An hour passed. There had been no repetition of the slight sounds to which I have referred, and the stillness of Low Fennel was really extraordinary. A thermometer, which I had placed upon the table near to my elbow, recorded the fact that the temperature of the room had not abated a fraction of a point since sunset, and, sitting still though I was, I found myself bathed in perspiration. Despite the open door and windows, not a breath of air stirred in the place, but the room was laden with the oppressive perfume of those night-scented flowers which I have mentioned elsewhere, for it was faintly perceptible to me, despite the wet silk.
Once, a bat flew half in at one of the windows, striking its wings upon the glass, but almost immediately it flew out again. A big moth fluttered around the room, persistently banging its wings against the lamp-shade. But nothing else within or without the house stirred, if I except the occasional restless movements of the Major.
Then all at once--and not gradually as I had anticipated--the meter at my feet began to register. Instantly, I looked to the thermometer. It had begun to fall.
I glanced across at Major Dale. He was staring at something which seemed to have attracted his attention in a distant corner of the room. Glancing away from the meter, the indicator of which was still moving upward, I looked in the same direction. There was much shadow there, but nevertheless I could not doubt that a very faint vapour was forming in that corner ... rising--rising--rising--slowly higher and higher.
It proceeded from some part of the floor concealed by the big saddle-bag chair--the Major's favourite dozing-place (probably from a faulty floor-board), and it was rising visibly, inch upon inch, as I watched, until it touched the ceiling above. Then, like a column of smoke, it spread out, mushroom fashion; it crept in ghostly coils along the cornices, spreading, a dim grey haze, until it obscured a great part of the ceiling.

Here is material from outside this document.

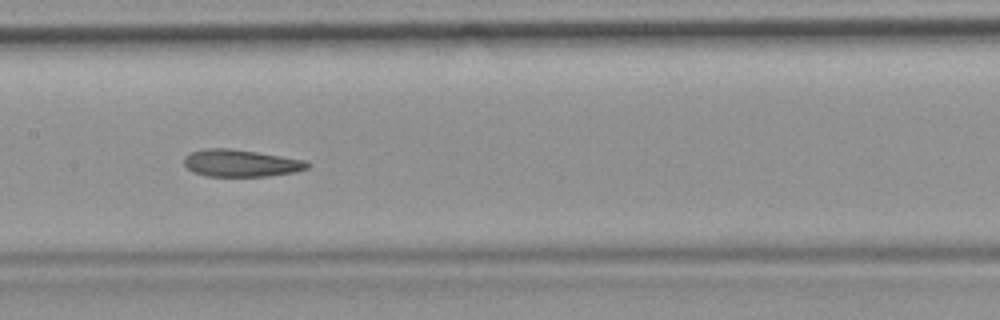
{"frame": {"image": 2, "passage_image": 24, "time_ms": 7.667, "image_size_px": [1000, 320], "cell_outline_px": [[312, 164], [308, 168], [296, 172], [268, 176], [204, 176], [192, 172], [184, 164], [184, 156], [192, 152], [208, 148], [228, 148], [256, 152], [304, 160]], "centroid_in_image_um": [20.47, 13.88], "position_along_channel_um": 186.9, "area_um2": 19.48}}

Again I looked across at the Major. He was staring at the phenomenon with eyes which were glassy with amazement. I could see that momentarily he expected the vapour to take shape, to form into some ghoulish thing with a contorted face and clutching, outstretched fingers.
But this did not happen. The vapour, which was growing more fine and imperceptible, began to disperse. I glanced from corner to corner of the room, then down to the meter on the floor. The indicator was falling again.
Still I made no move, although I could hear Major Dale fidgeting nervously, but I looked across at him ... and a dreadful change had come over his face.